Pertama, thinking ahead (berpikir ke depan), dalam arti akan mendorong institusi pemerintah untuk menilai dan meninjau kembali kebijakan dan strategi sedang berjalan, memperbaharui target dan tujuan, dan menyusun konsep baru kebijakan yang dipersiapkan menyongsong masa depan.

Berkaitan dengan thinking ahead (berpikir ke depan), hal eksistensi perpustakaan, dimana masih rendahnya budaya literasi, inovasi, dan kreativitas. Dalam Rencana Pembangunan Jangka Menengah Nasional Tahun 2020-2024, telah ditetapkan arah kebijakan dan strategi peningkatan budaya literasi, inovasi, dan kreativitas bagi terwujudnya masyarakat berpengetahuan. Yang selanjutnya dituangkan dalam program dan kegiatan prioritas peningkatan budaya literasi, mencakup : pengembangan budaya kegemaran membaca, pengembangan perbukuan dan penguatan konten literasi, peningkatan akses dan kualitas layanan perpustakaan berbasis inklusi sosial.
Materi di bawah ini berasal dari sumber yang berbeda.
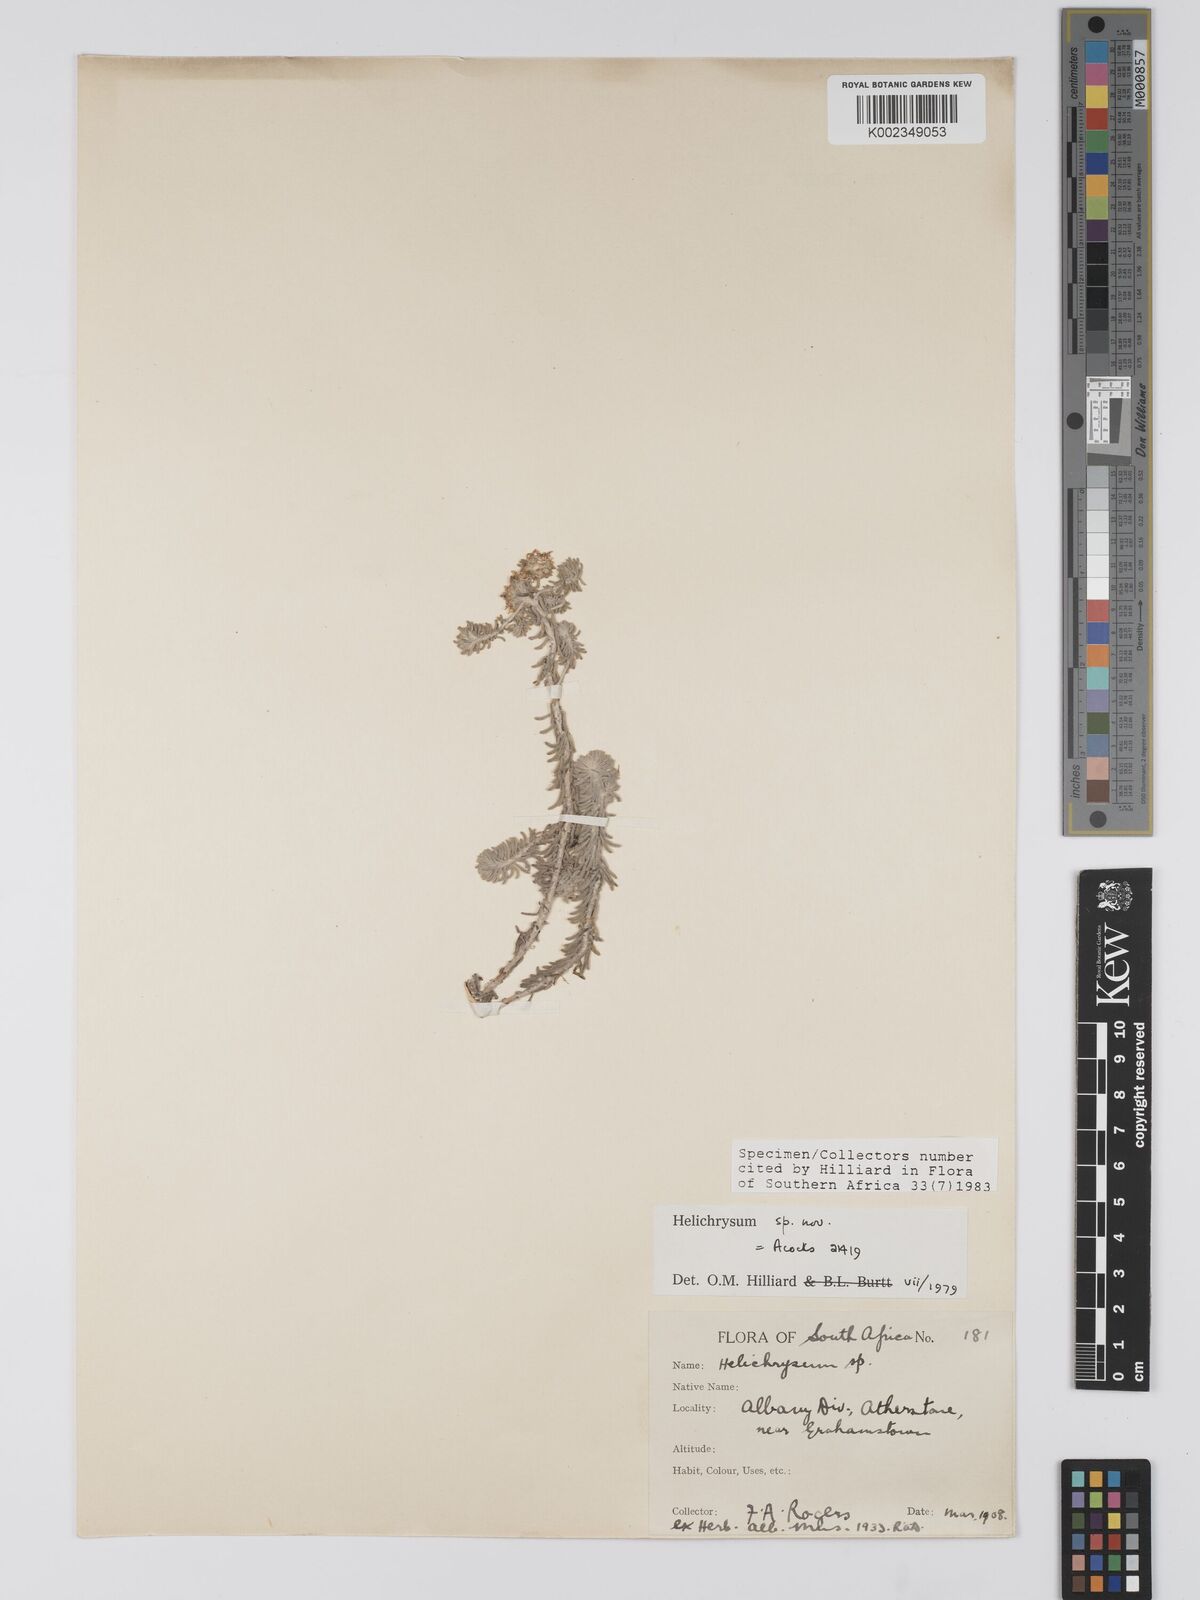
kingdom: Plantae
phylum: Tracheophyta
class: Magnoliopsida
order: Asterales
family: Asteraceae
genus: Helichrysum
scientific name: Helichrysum refractum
Untuk itu, semua pihak harus berkomitmen dalam mendukung pencapaian target nilai budaya literasi pada tahun 2024 sebesar 71 point, dengan mendayagunakan berbagai sumber daya yang dimiliki : sumber daya manusia, sumber dana, dan ditopang dengan keberadaan teknologi.

Kedua, thinking again (mengkaji ulang), mengandung arti kaji ulang dilakukan terhadap hal-hal yang sudah terjadi mencakup pemanfaatan data, informasi-informasi baru, ukuran/standar yang telah ditentukan, warisan masalah dari suatu kebijakan atau program dan umpan balik yang diterima.